Donny Dunstone, the owner of Old Town Improv, said he made the tough decision to give up his venue and temporarily close the business in March.
“This is my baby,” said Dunstone, as he looked back at the empty venue. He told NBC 7 opening the improv studio was a long-time dream but what he misses the most is being on stage and engaging with the community.
But when San Diego public health leaders put a hold on reopening more businesses after one of the county's 13 "trigger" criteria was met -- due to surpassing seven outbreaks in community settings over a seven day period -- he felt some relief.
“It makes me feel like I made the right decision,” Dunstone said. “I really believe it’s going to be about January when people feel comfortable to get back out there in crowds again.”
Meanwhile, some comedy clubs with restaurants are operating again, despite not yet being included in the state's phased reopening plan.
California state guidance on reopening restaurants and bars reads: “This guidance is not intended for concert, performance, or entertainment venues. Restaurants, bars, and wineries must discontinue this type of entertainment until these types of activities are allowed to resume modified or full operation."
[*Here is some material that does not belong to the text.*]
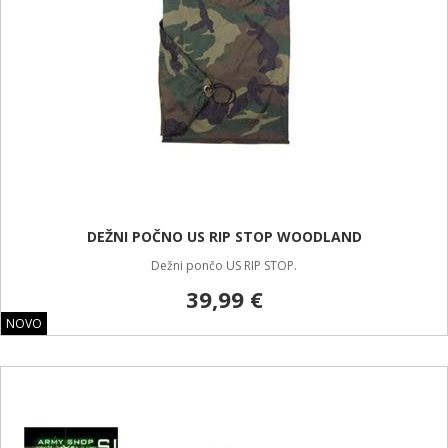
DEŽNI POČNO US RIP STOP WOODLAND
Dežni pončo US RIP STOP.
39,99 €
NOVO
Dunstone is offering online improv classes and corporate training using improv techniques as a way to maintain business but is still eagerly awaiting a reopening, getting back on stage and working with his colleagues.
“I’ll get the sign back up,” Dunstone said as he looked back at the wall, where his sign once was on display. “Might be a different name, we don’t know. Might be ‘Formerly known as Old Town Improv.'"
On Tuesday the San Diego County Board of Supervisors voted 4-1 to request guidance from the state on allowing resumption of several activities, including private planned events, wedding receptions, hotel conferences, street fairs and team competitions.
Supervisor Nathan Fletcher voted against the proposal because it was "reckless and irresponsible" given the county's trigger dashboard was in negative territory.
For the last six days, the county has seen more than seven community outbreaks over a seven day period, indicating that the spread among community settings like businesses, restaurants, churches and backyard settings is increasing, the county said.
The board said, even if guidance was given by the state, the county would not approve such measures until Public Health Officer Wilma Wooten agreed it was safe to do so.
Wooten told the board that as of now, "we couldn't recommend any opening in the next week or next couple of weeks, in terms of opening up broad industries, if (community) outbreaks continue."
"If we're above seven community outbreaks, it would be ill-fated'' to make such recommendations, she said.